Young was detained under the Mental Health Act in Broadmoor Hospital, an institution for patients with mental disorders who have committed offences, after having been assessed by two psychiatrists prior to his trial and diagnosed as suffering from a personality disorder, and also schizophrenia (classed under the law then as psychopathic disorder as it was linked to abnormal violence). He was Broadmoor's youngest inmate since 1885.
Subsequent analysis has also suggested signs of the Autistic spectrum (cf Bowden 1996).

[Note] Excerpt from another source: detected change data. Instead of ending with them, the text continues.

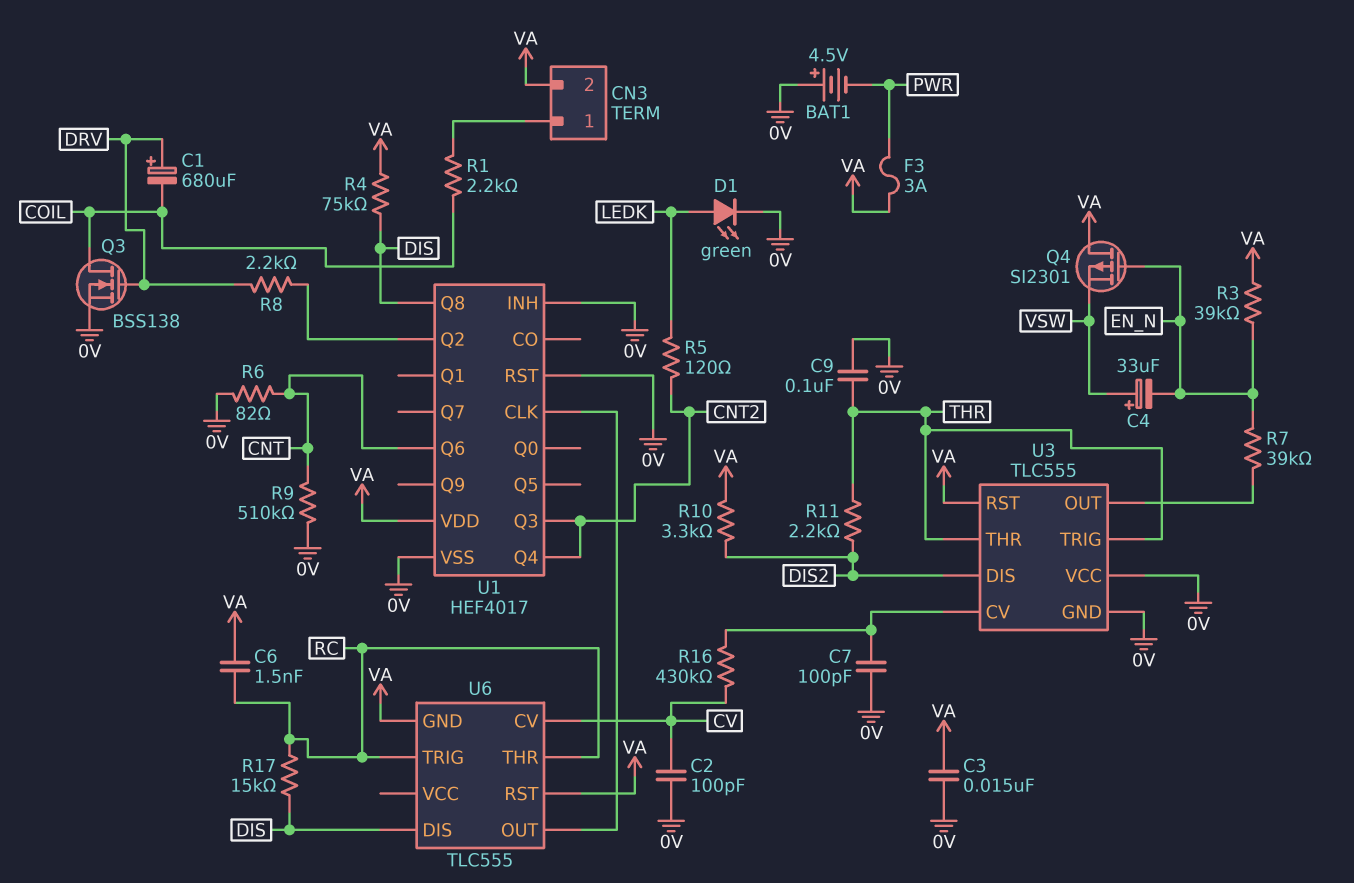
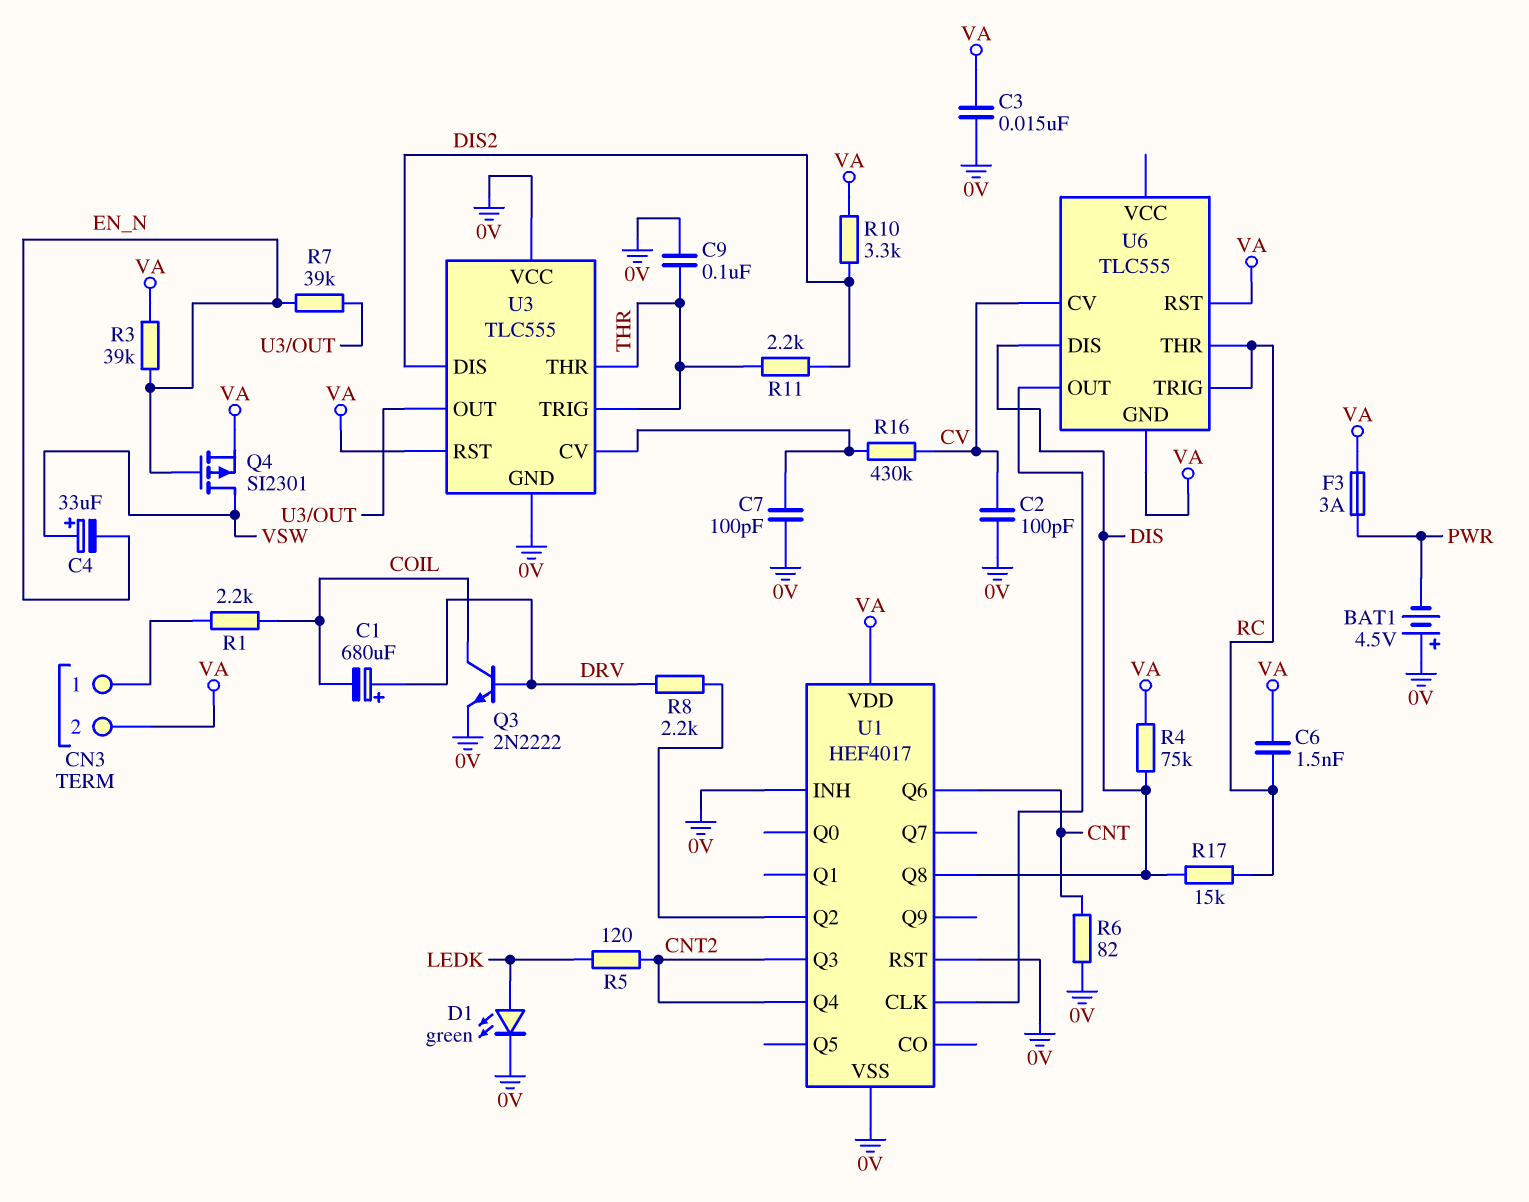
Q3: NMOS BSS138 (G DRV, D COIL, S 0V) -> NPN 2N2222 (B DRV, C COIL, E 0V)
Q4: PMOS SI2301 (G EN_N, D VA, S VSW) -> PMOS SI2301 (G EN_N, D VSW, S VA)
R9: 510k (0V, CNT) -> none

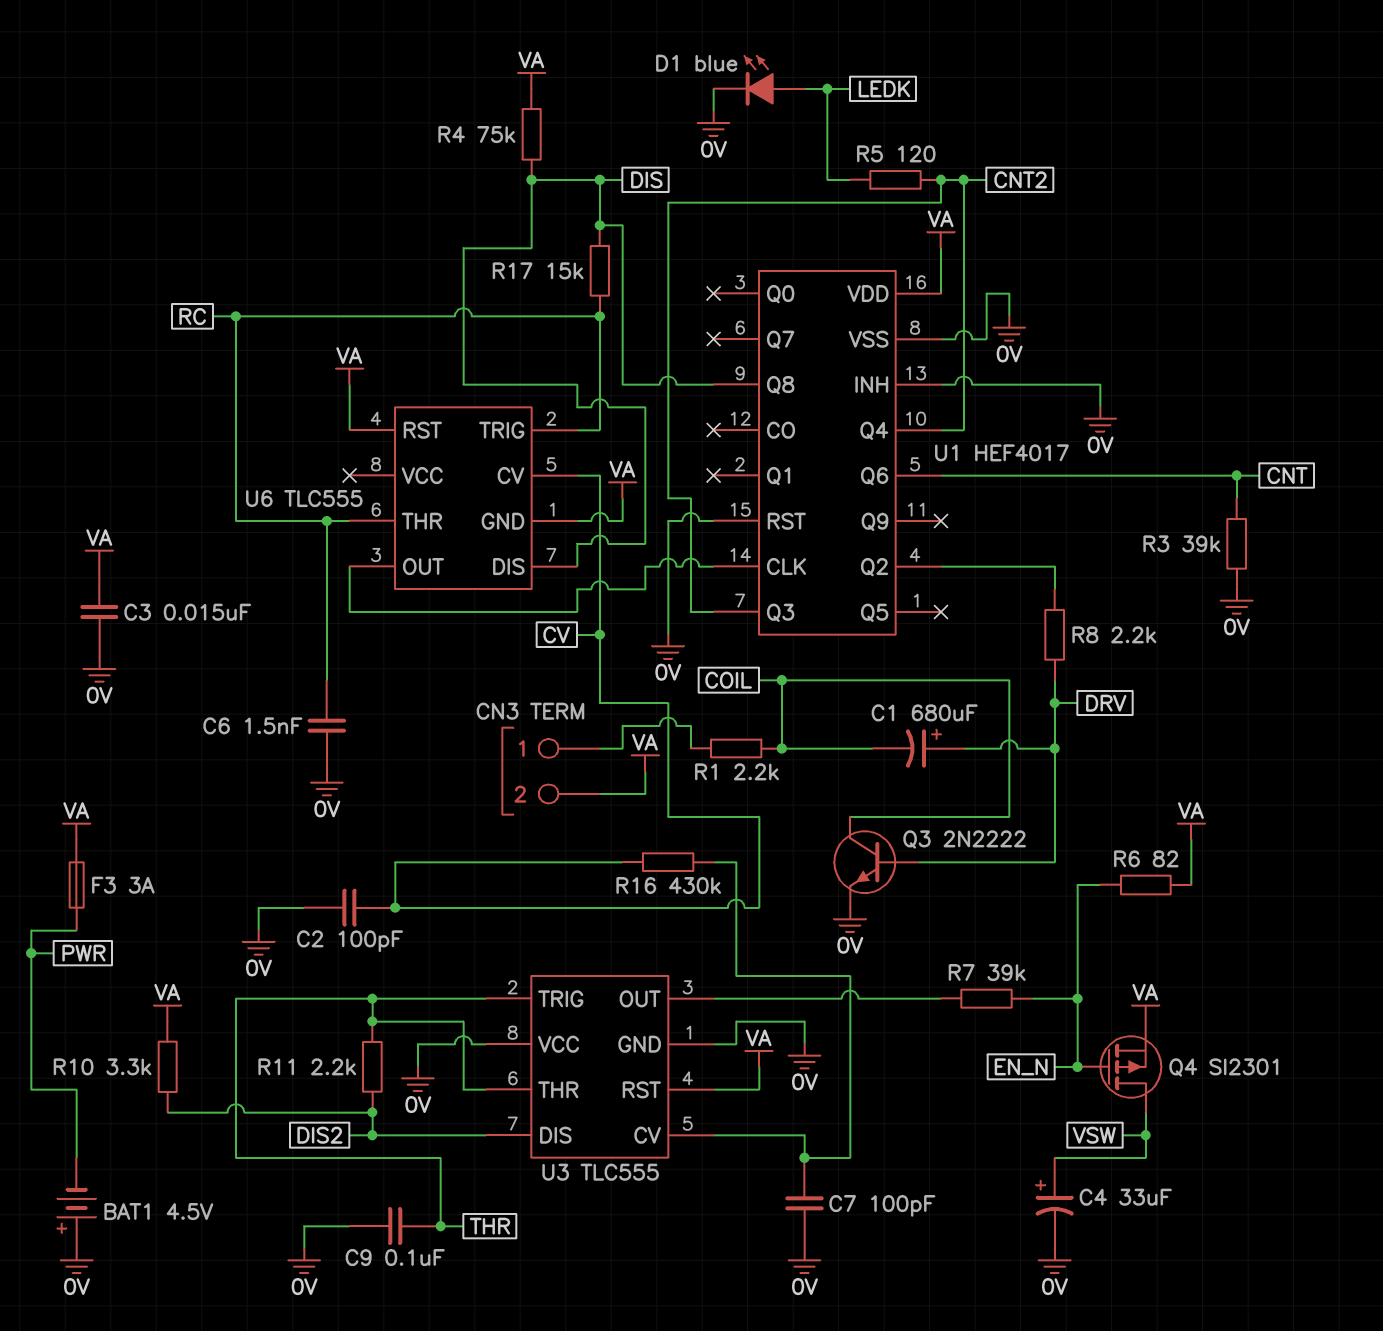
C4: 33uF (plus VSW, minus EN_N) -> 33uF (plus VSW, minus 0V)
C6: 1.5nF (RC, VA) -> 1.5nF (0V, RC)
D1: LED green (A LEDK, K 0V) -> LED blue (A LEDK, K 0V)
R3: 39k (EN_N, VA) -> 39k (0V, CNT)
R6: 82 (0V, CNT) -> 82 (EN_N, VA)

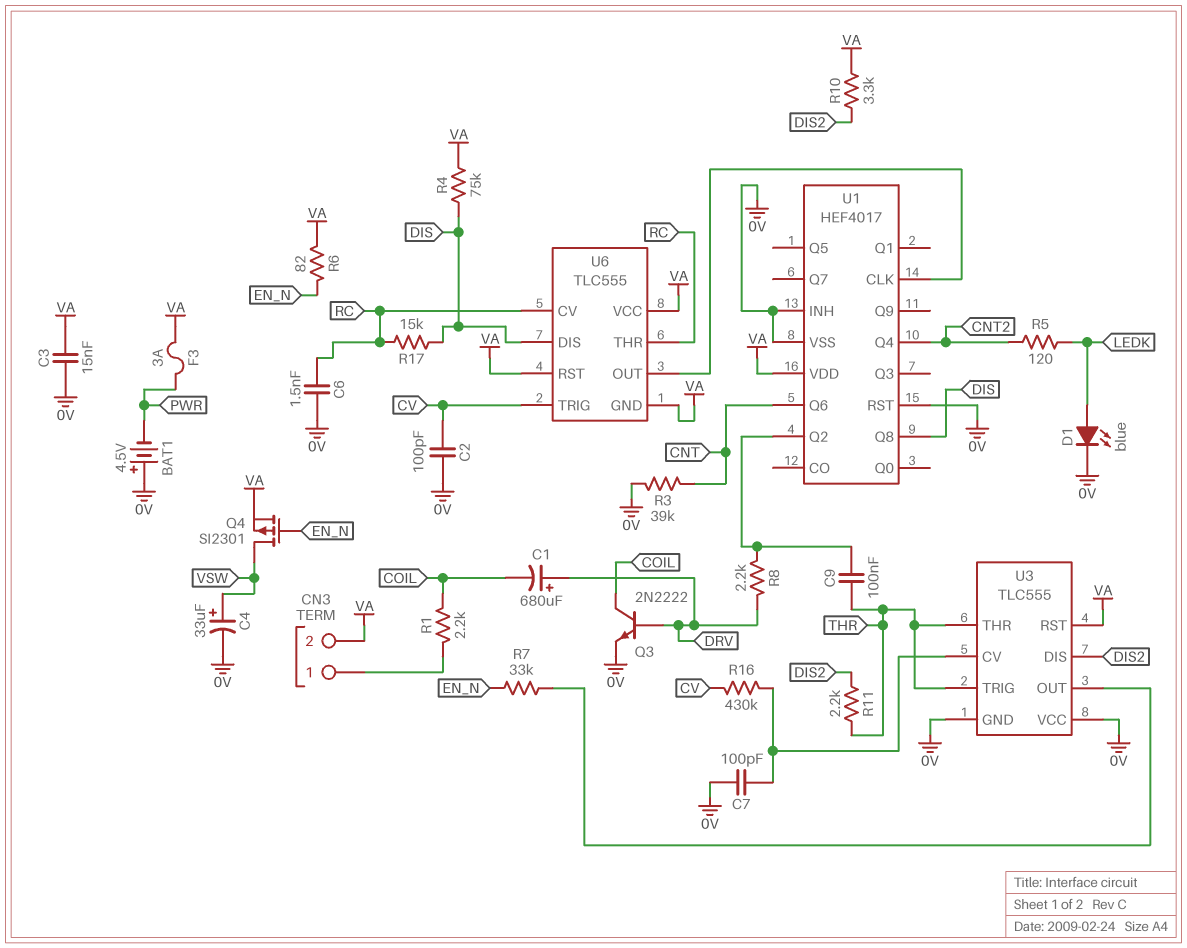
C9: 100nF (0V, THR) -> 100nF (THR, U1/Q2)
R7: 39k (EN_N, U3/OUT) -> 33k (EN_N, U3/OUT)
U1 pin Q3: CNT2 -> none
U6 pin CV: CV -> RC
U6 pin TRIG: RC -> CV
U6 pin VCC: none -> VA

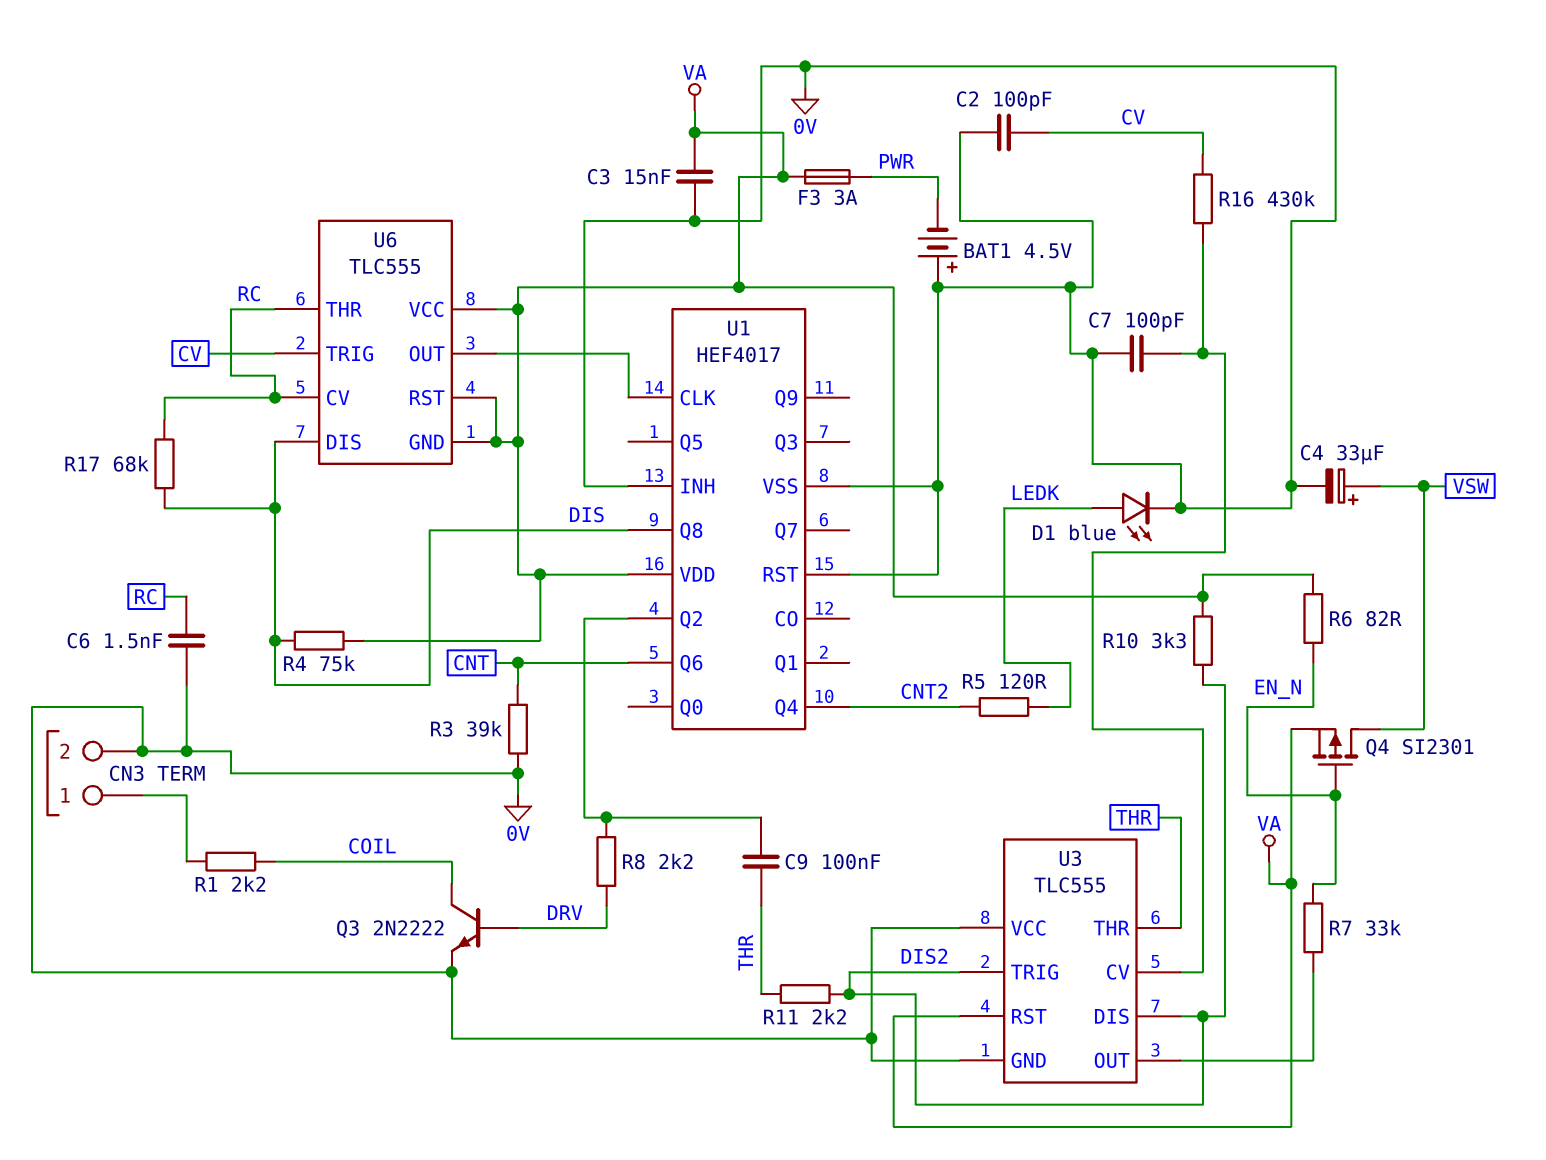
C1: 680uF (plus DRV, minus COIL) -> none
CN3 pin 2: VA -> 0V
R17: 15k (DIS, RC) -> 68k (DIS, RC)
U3 pin TRIG: THR -> DIS2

His detention was subject to special restriction meaning that subsequent discharge, leave of absence etc. would have to be approved by the Home Secretary. The Hospital Order initially stipulated that he should be detained for at least 15 years. The Secretary of State later noted that the index offences, for someone found sane, carried a sentence of no more than seven or eight years. Young was released after nine years, deemed "fully recovered". In the hospital, Young had studied medical texts, improving his knowledge of poisons, and continued experiments using inmates and staff (one of whom died). It was rumoured that his knowledge of poisons was such that he could even extract cyanide from laurel bush leaves on the mental hospital grounds and that he used this cyanide to murder fellow inmate John Berridge.〔Emsley, John, ''The Elements of Murder: A History of Poison'', Oxford University Press, 2005, p. 347.〕
In June 1970, after nearly eight years in Broadmoor, Dr. Edgar Udwin, the prison psychiatrist, wrote to the home secretary to recommend his release, announcing that Young "is no longer obsessed with poisons, violence and mischief."